[washingtonpost.com] By Reza Aslan, Michael Brooks, Published: September 25 at 7:27 am
Hassan Rouhani’s speech at the United Nations on Tuesday signaled the possibility of a thaw in relations between Iran and the United States. Indeed, President Rouhani has been diligently trying to improve Iran’s image abroad by, for instance, reaching out to the Jewish community over social media and to Americans through an NBC interview and a Washington Post op-ed. At the same time, he has fostered hope for reform at home by freeing political prisoners and promising greater freedoms for Iran’s young and restive population.
But if President Rouhani is truly serious about repairing Iran’s image in the world and living up to his promises for greater rights, he must address the proverbial third rail in Iranian politics: the horrific human rights abuses aimed at Iran’s small yet historic Baha’i community.
The Baha’i faith teaches that all of the world’s religions are the result of an unbroken line of divine messengers sent by God to different peoples at different times. The Baha’i believe that the prophet Baha’u’llah, who founded the faith in the 19th century, is merely the most recent in this prophetic chain and that his revelation is universal. This belief, coupled with the fact that the Baha’i began as an offshoot of Shiah Islam, has opened the faithful to horrific attacks from conservative Muslims – and Shiah, in particular – who deem the religion to be nothing more than a heretical form of Islam.
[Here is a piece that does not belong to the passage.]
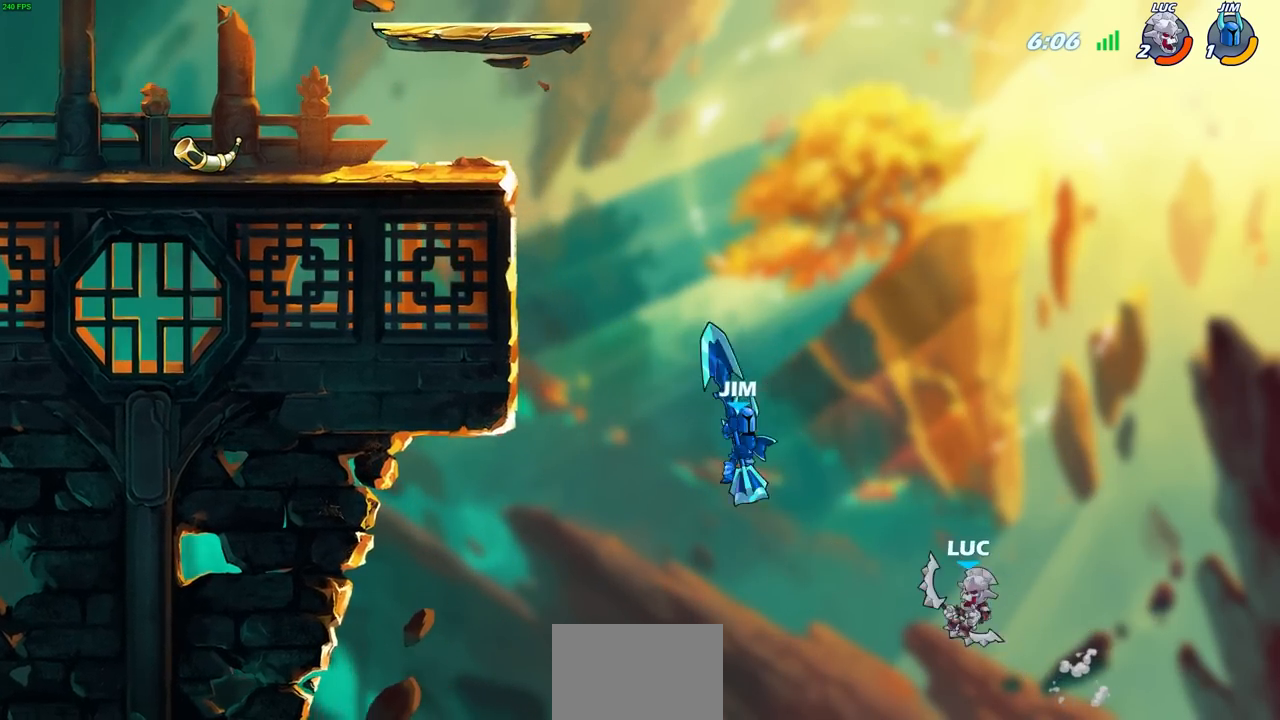
{"buttons": ["R2"], "left_stick": "up-left", "right_stick": "center", "events": [[67, "left_stick", "up-left"], [150, "CROSS", "up"], [217, "R2", "down"]]}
Persecution of Iran’s Baha’is did not begin with the Islamic Republic, of course. Due to their professional training and educational backgrounds, Baha’is were well-represented in Iran’s professional classes throughout the 20th century, but they have always lacked social and political security. The Shahs of Iran regularly allowed for campaigns of public violence and abuse targeting the Baha’i faithful, either as a way of assuaging conservative parts of the Shia religious establishment or because the faith’s universalist ethos contradicted the Shahs’ attempts at fostering a firm sense of Iranian nationalism.
However, the repression of Iran’s Baha’i community reached fever pitch with the creation of the Islamic Republic in 1979. Iran’s constitution recognizes the religious legitimacy of Zoroastrians, Christians, and Jews, but not the Baha’i. Although there are only an estimated 300,000 Baha’i left in Iran, they face a long list of judicial, religious, economic and social abuses. Baha’is are regularly imprisoned and even executed for practicing their faith. Baha’i owned businesses and factories are routinely closed downand taken over by government authorities as part of what human rights advocates say is an attempt to destroy the community’s economic life. Baha’i students are not allowed to attend university in Iran, and crimes against the Baha’i are rarely punished.
Although some Shiite clerics have issued fatwas urging respect for the human rights of Baha’is and recognition of their faith, and the leaders of Iran’s reformist Green movement have made attempts to bring the human rights of Baha’is within the broader umbrella of political and social reforms they are advocating, the situation for Iran’s Baha’i community has only worsened in recent years. In fact, Iran’s current supreme leader, Ayatollah Khameni, has issued a fatwa calling the Baha’i apostates from Islam.
This situation cannot be allowed to continue. As Iran’s present leadership attempts to make bold moves, both domestically and globally, to normalize Iran’s relations with the world and reform the Islamic Republic within, the foundational rights of the Baha’i community will be the most powerful test of how genuinely committed he is to truly expanding human rights and social openness in Iran.